* _DATASET ENTRIES_
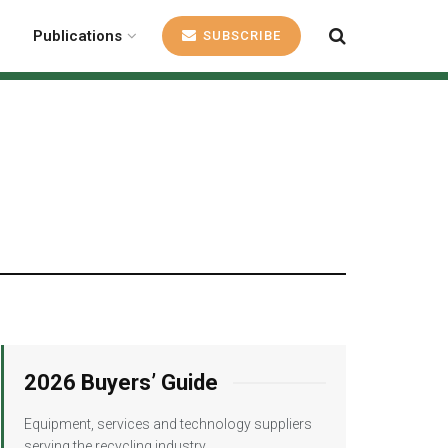
Publications
SUBSCRIBE
2026 Buyers’ Guide
Equipment, services and technology suppliers
serving the recycling industry.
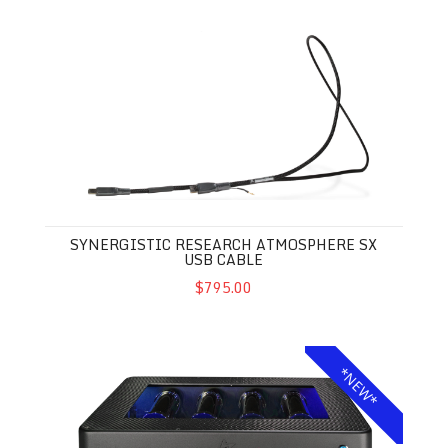
Synergistic Research Atmosphere SX USB Cable
SYNERGISTIC RESEARCH ATMOSPHERE SX
USB CABLE
$795.00
Synergistic Research SRX Powercell
*NEW*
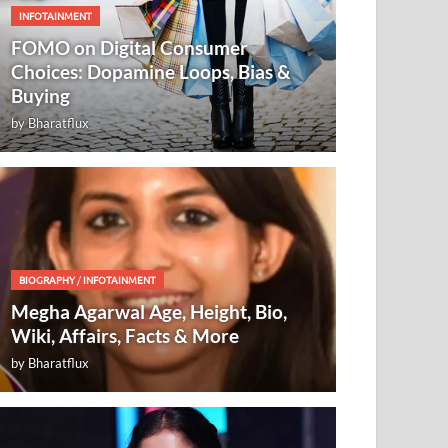
INFOTAINMENT
FOMO on Digital Consumer
Choices: Dopamine Loops, Bias &
Buying
by
Bharatflux
BIOGRAPHY
/
INFOTAINMENT
Megha Agarwal Age, Height, Bio,
Wiki, Affairs, Facts & More
by
Bharatflux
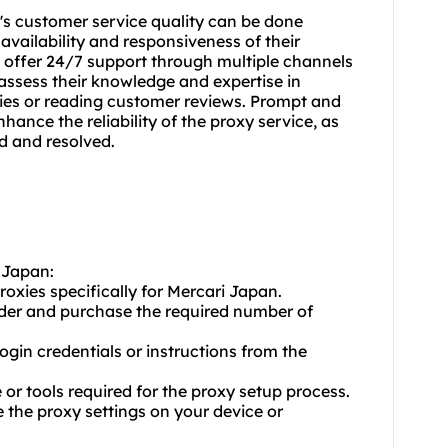
r's customer service quality can be done
 availability and responsiveness of their
 offer 24/7 support through multiple channels
, assess their knowledge and expertise in
ries or reading customer reviews. Prompt and
nce the reliability of the proxy service, as
d and resolved.
i Japan:
roxies specifically for Mercari Japan.
ider and purchase the required number of
login credentials or instructions from the
or tools required for the proxy setup process.
e the proxy settings on your device or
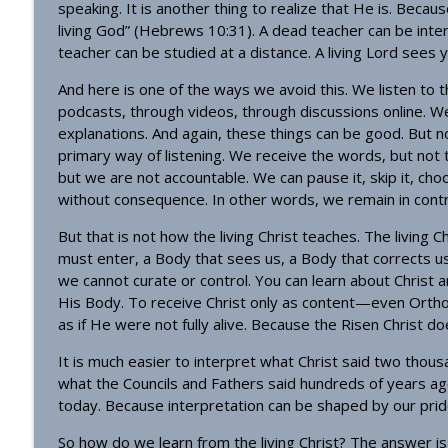
speaking. It is another thing to realize that He is. Because 
living God” (Hebrews 10:31). A dead teacher can be inte
teacher can be studied at a distance. A living Lord sees 
And here is one of the ways we avoid this. We listen to 
podcasts, through videos, through discussions online. 
explanations. And again, these things can be good. But
primary way of listening. We receive the words, but not 
but we are not accountable. We can pause it, skip it, ch
without consequence. In other words, we remain in contr
But that is not how the living Christ teaches. The livin
must enter, a Body that sees us, a Body that corrects us
we cannot curate or control. You can learn about Christ 
His Body. To receive Christ only as content—even Orthod
as if He were not fully alive. Because the Risen Christ d
It is much easier to interpret what Christ said two tho
what the Councils and Fathers said hundreds of years ag
today. Because interpretation can be shaped by our prid
So how do we learn from the living Christ? The answer i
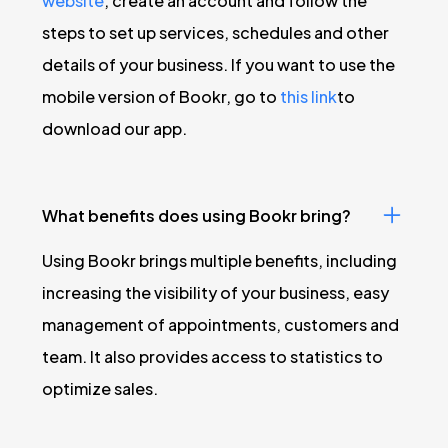
website
, create an account and follow the
steps to set up services, schedules and other
details of your business. If you want to use the
mobile version of Bookr, go to
this link
to
download our app.
What benefits does using Bookr bring?
Using Bookr brings multiple benefits, including
increasing the visibility of your business, easy
management of appointments, customers and
team. It also provides access to statistics to
optimize sales.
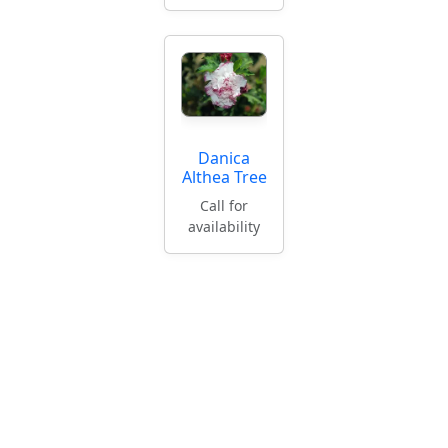
Danica
Althea Tree
Call for
availability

* _WHAT TO DO_
Copy these entries precisely and drop any picture.

* _ANSWER BOX_
Publications
SUBSCRIBE
2026 Buyers’ Guide
Equipment, services and technology suppliers
serving the recycling industry.
Synergistic Research Atmosphere SX USB Cable
SYNERGISTIC RESEARCH ATMOSPHERE SX
USB CABLE
$795.00
Synergistic Research SRX Powercell
*NEW*
INFOTAINMENT
FOMO on Digital Consumer
Choices: Dopamine Loops, Bias &
Buying
by
Bharatflux
BIOGRAPHY
/
INFOTAINMENT
Megha Agarwal Age, Height, Bio,
Wiki, Affairs, Facts & More
by
Bharatflux
r's customer service quality can be done
 availability and responsiveness of their
 offer 24/7 support through multiple channels
, assess their knowledge and expertise in
ries or reading customer reviews. Prompt and
nce the reliability of the proxy service, as
d and resolved.
i Japan:
roxies specifically for Mercari Japan.
ider and purchase the required number of
login credentials or instructions from the
or tools required for the proxy setup process.
e the proxy settings on your device or
speaking. It is another thing to realize that He is. Because 
living God” (Hebrews 10:31). A dead teacher can be inte
teacher can be studied at a distance. A living Lord sees 
And here is one of the ways we avoid this. We listen to 
podcasts, through videos, through discussions online. 
explanations. And again, these things can be good. But
primary way of listening. We receive the words, but not 
but we are not accountable. We can pause it, skip it, ch
without consequence. In other words, we remain in contr
But that is not how the living Christ teaches. The livin
must enter, a Body that sees us, a Body that corrects us
we cannot curate or control. You can learn about Christ 
His Body. To receive Christ only as content—even Orthod
as if He were not fully alive. Because the Risen Christ d
It is much easier to interpret what Christ said two tho
what the Councils and Fathers said hundreds of years ag
today. Because interpretation can be shaped by our prid
So how do we learn from the living Christ? The answer i
website
, create an account and follow the
steps to set up services, schedules and other
details of your business. If you want to use the
mobile version of Bookr, go to
this link
to
download our app.
What benefits does using Bookr bring?
Using Bookr brings multiple benefits, including
increasing the visibility of your business, easy
management of appointments, customers and
team. It also provides access to statistics to
optimize sales.
Danica
Althea Tree
Call for
availability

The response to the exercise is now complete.